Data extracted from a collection
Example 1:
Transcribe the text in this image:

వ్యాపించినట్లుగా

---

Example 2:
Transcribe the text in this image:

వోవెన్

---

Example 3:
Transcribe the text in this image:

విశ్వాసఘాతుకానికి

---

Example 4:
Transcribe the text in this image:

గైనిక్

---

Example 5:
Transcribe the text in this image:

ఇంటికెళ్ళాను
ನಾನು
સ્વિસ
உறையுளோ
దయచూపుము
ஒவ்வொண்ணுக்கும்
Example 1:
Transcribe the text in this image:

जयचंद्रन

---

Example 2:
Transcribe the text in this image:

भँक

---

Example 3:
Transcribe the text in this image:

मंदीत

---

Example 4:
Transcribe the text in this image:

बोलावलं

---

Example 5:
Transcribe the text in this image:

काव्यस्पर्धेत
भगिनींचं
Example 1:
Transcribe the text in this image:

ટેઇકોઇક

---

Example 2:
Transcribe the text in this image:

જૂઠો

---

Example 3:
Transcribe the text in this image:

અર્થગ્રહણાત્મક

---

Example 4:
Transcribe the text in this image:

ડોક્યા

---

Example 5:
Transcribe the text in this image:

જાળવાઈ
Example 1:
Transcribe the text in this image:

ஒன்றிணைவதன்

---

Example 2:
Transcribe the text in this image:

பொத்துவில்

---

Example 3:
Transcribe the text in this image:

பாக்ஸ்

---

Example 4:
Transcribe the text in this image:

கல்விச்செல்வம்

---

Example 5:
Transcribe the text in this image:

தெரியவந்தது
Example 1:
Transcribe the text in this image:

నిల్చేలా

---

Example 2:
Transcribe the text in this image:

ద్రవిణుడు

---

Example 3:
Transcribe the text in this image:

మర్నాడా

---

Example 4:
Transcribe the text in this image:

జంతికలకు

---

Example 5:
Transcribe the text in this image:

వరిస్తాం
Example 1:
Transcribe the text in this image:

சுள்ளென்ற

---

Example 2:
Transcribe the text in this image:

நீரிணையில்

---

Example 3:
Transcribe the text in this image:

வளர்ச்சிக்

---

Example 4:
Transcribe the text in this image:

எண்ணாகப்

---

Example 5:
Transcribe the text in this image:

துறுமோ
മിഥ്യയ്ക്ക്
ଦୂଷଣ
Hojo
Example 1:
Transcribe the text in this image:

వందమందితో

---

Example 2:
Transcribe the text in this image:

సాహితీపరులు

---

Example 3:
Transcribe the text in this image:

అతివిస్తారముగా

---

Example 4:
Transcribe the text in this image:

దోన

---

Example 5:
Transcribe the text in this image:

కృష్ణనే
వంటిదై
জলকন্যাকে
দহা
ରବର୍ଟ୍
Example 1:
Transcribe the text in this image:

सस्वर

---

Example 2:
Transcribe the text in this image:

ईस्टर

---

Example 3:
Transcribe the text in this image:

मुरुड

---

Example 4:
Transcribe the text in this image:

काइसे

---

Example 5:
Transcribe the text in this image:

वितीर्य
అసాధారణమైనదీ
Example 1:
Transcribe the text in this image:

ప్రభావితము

◆ **Description of the task**
Each line of the data must come back exactly as written.

◆ **Finished task**
Example 1:
Transcribe the text in this image:

వ్యాపించినట్లుగా

---

Example 2:
Transcribe the text in this image:

వోవెన్

---

Example 3:
Transcribe the text in this image:

విశ్వాసఘాతుకానికి

---

Example 4:
Transcribe the text in this image:

గైనిక్

---

Example 5:
Transcribe the text in this image:

ఇంటికెళ్ళాను
ನಾನು
સ્વિસ
உறையுளோ
దయచూపుము
ஒவ்வொண்ணுக்கும்
Example 1:
Transcribe the text in this image:

जयचंद्रन

---

Example 2:
Transcribe the text in this image:

भँक

---

Example 3:
Transcribe the text in this image:

मंदीत

---

Example 4:
Transcribe the text in this image:

बोलावलं

---

Example 5:
Transcribe the text in this image:

काव्यस्पर्धेत
भगिनींचं
Example 1:
Transcribe the text in this image:

ટેઇકોઇક

---

Example 2:
Transcribe the text in this image:

જૂઠો

---

Example 3:
Transcribe the text in this image:

અર્થગ્રહણાત્મક

---

Example 4:
Transcribe the text in this image:

ડોક્યા

---

Example 5:
Transcribe the text in this image:

જાળવાઈ
Example 1:
Transcribe the text in this image:

ஒன்றிணைவதன்

---

Example 2:
Transcribe the text in this image:

பொத்துவில்

---

Example 3:
Transcribe the text in this image:

பாக்ஸ்

---

Example 4:
Transcribe the text in this image:

கல்விச்செல்வம்

---

Example 5:
Transcribe the text in this image:

தெரியவந்தது
Example 1:
Transcribe the text in this image:

నిల్చేలా

---

Example 2:
Transcribe the text in this image:

ద్రవిణుడు

---

Example 3:
Transcribe the text in this image:

మర్నాడా

---

Example 4:
Transcribe the text in this image:

జంతికలకు

---

Example 5:
Transcribe the text in this image:

వరిస్తాం
Example 1:
Transcribe the text in this image:

சுள்ளென்ற

---

Example 2:
Transcribe the text in this image:

நீரிணையில்

---

Example 3:
Transcribe the text in this image:

வளர்ச்சிக்

---

Example 4:
Transcribe the text in this image:

எண்ணாகப்

---

Example 5:
Transcribe the text in this image:

துறுமோ
മിഥ്യയ്ക്ക്
ଦୂଷଣ
Hojo
Example 1:
Transcribe the text in this image:

వందమందితో

---

Example 2:
Transcribe the text in this image:

సాహితీపరులు

---

Example 3:
Transcribe the text in this image:

అతివిస్తారముగా

---

Example 4:
Transcribe the text in this image:

దోన

---

Example 5:
Transcribe the text in this image:

కృష్ణనే
వంటిదై
জলকন্যাকে
দহা
ରବର୍ଟ୍
Example 1:
Transcribe the text in this image:

सस्वर

---

Example 2:
Transcribe the text in this image:

ईस्टर

---

Example 3:
Transcribe the text in this image:

मुरुड

---

Example 4:
Transcribe the text in this image:

काइसे

---

Example 5:
Transcribe the text in this image:

वितीर्य
అసాధారణమైనదీ
Example 1:
Transcribe the text in this image:

ప్రభావితము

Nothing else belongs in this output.